● Passage provided

↓

Mass in B Minor
Although Bach's Mass in B Minor is revered for its overwhelming dramatic sweep and sense of unity, it was not originally created as a single work. It is made up of music composed over a 25-year period, some of it adapted, some of it new. Its manuscript is divided into four large sections with no overall title, and it came to be called the Mass in B Minor only by later generations. It was not performed complete until 1859, more than a century after Bach's death.
The opening music, consisting of a Kyrie and Gloria, dates from 1733, when Bach presented it to the new Elector of Saxony, Frederick Augustus II. It was, he said, "a modest example of the learning I have acquired in music." In that original form with only a Kyrie and Gloria, the work was a complete missa brevis of the type that was common not only in Lutheran practice but also in some Catholic areas, including at the Elector's court in Dresden. (No other mass by Bach has more than those two sections.)
It was not until the late 1740's, near the end of his life, that Bach began to expand this work, already his largest and most complex mass, into a full Catholic mass. Why he did so has been the subject of much discussion. The work as we now have it is too large to be used in a normal church service. While some sections could have been useful in services at Bach's own church, the work was completed so late in his life -- indeed at a point when he was ill and no longer actively supplying new music -- that he may not have had a practical purpose in mind. The most convincing reason may well be that, toward the end of his life, Bach wished to gather and preserve many of his finest works for the church by assembling them into a collection, much like other late collections, such as The Art of the Fugue and the third part of the Clavierübung. In assembling his music into a complete Latin mass, Bach turned to a form with a classic tradition and a sense of permanence, one that transcended the tastes of his day and the specific practices of his own denomination.

↑

● The tasks
**A)** According to the passage on Bach's Mass in B Minor, in what year was the work first performed complete?
**B)** Transcribe the passage on Bach's Mass in B Minor from "The opening music, consisting" to "those two sections.)".

● Excerpted data
↓

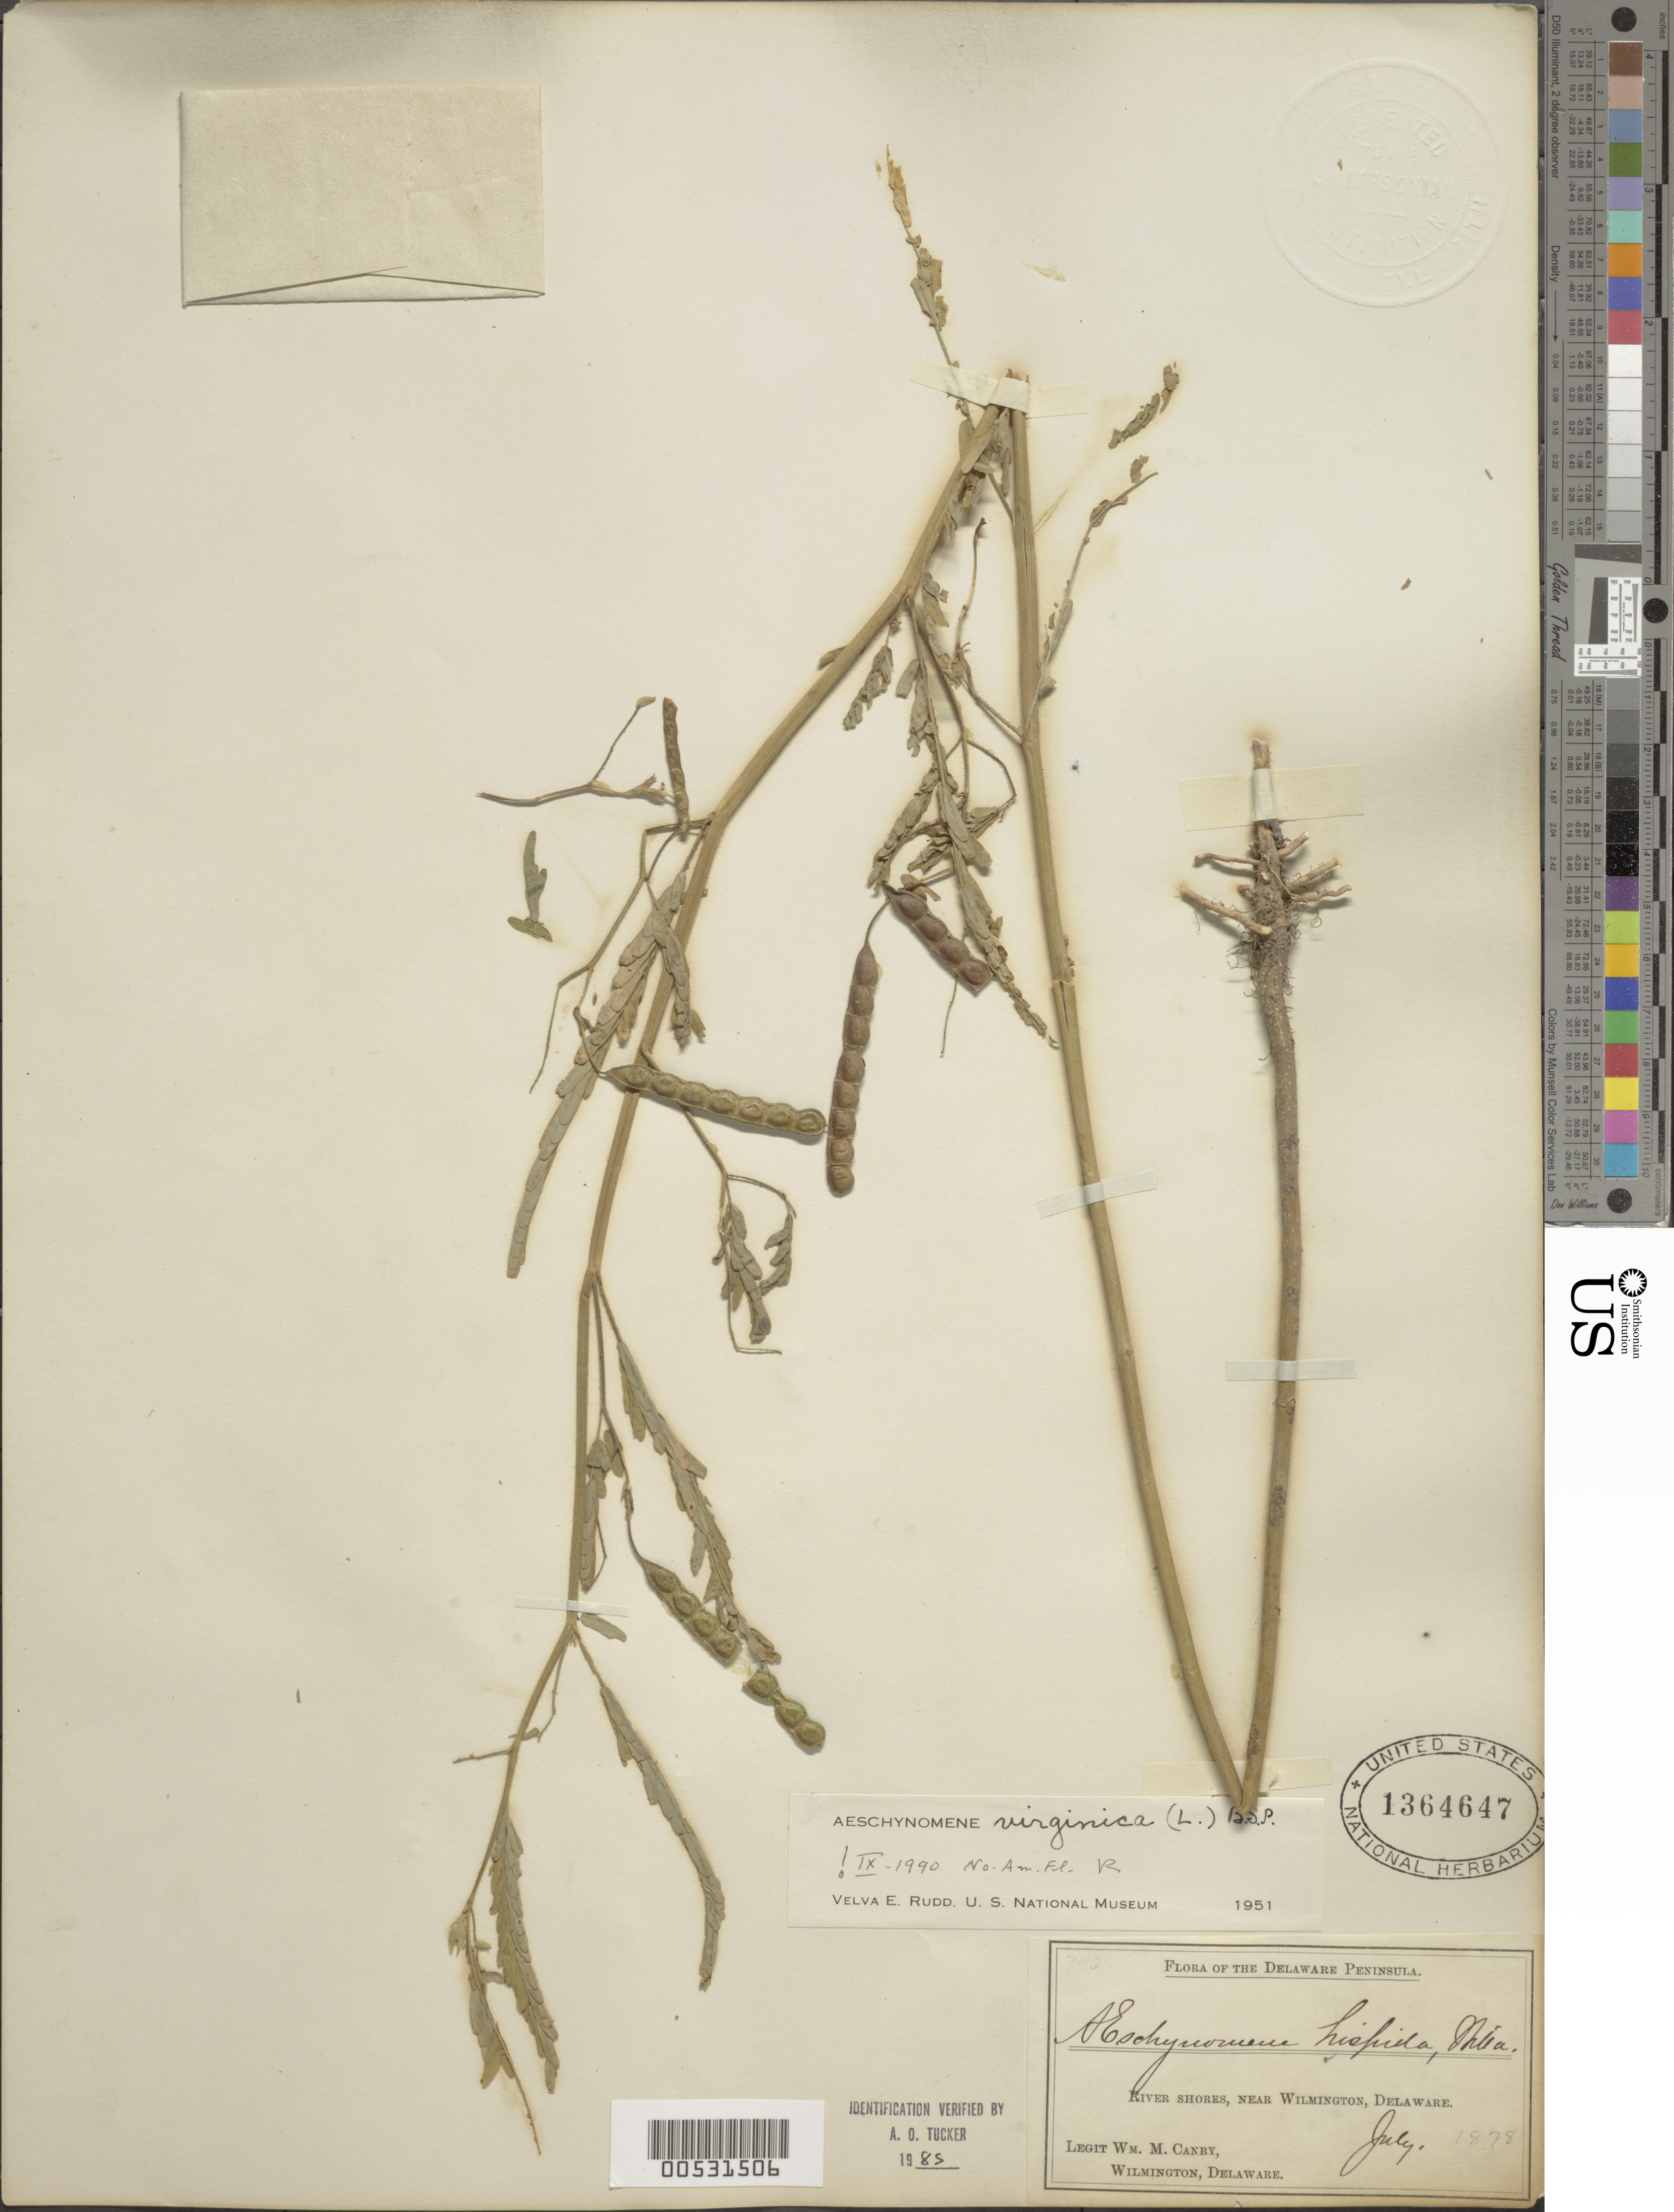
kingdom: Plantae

↑
↓

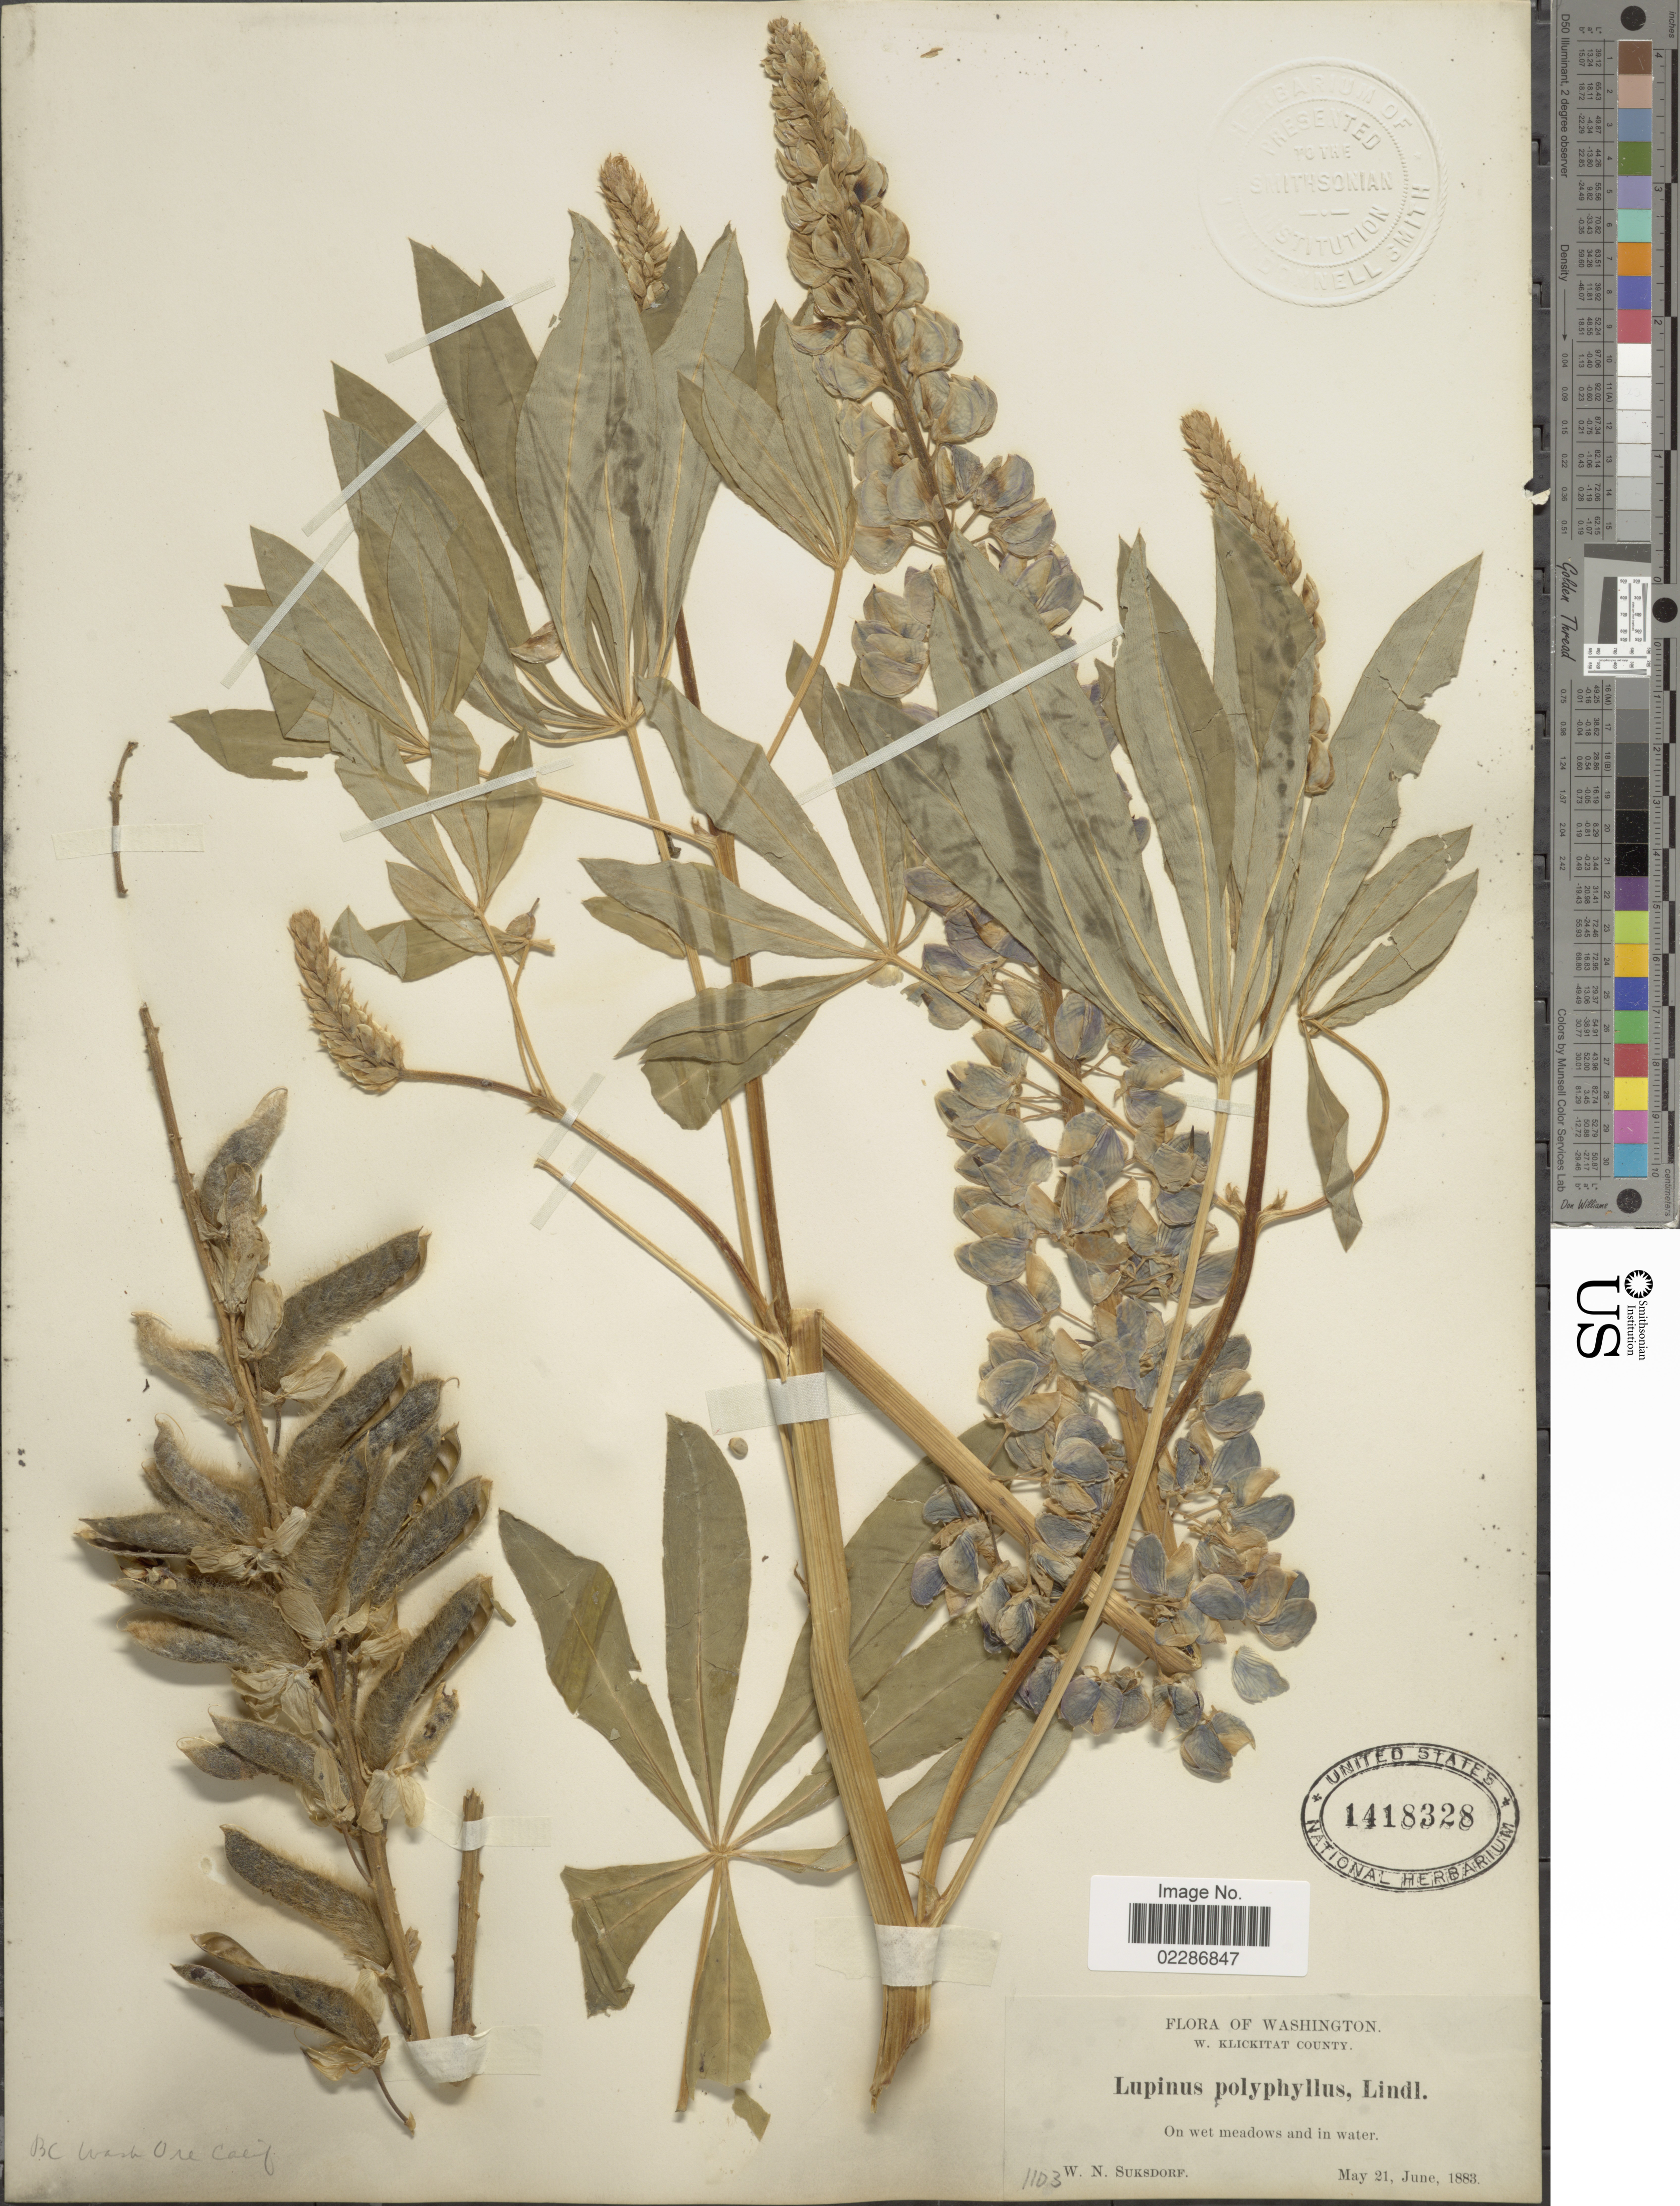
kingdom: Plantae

↑

● Task answers
**A)** 1859

**B)**
The opening music, consisting of a Kyrie and Gloria, dates from 1733, when Bach presented it to the new Elector of Saxony, Frederick Augustus II. It was, he said, "a modest example of the learning I have acquired in music." In that original form with only a Kyrie and Gloria, the work was a complete missa brevis of the type that was common not only in Lutheran practice but also in some Catholic areas, including at the Elector's court in Dresden. (No other mass by Bach has more than those two sections.)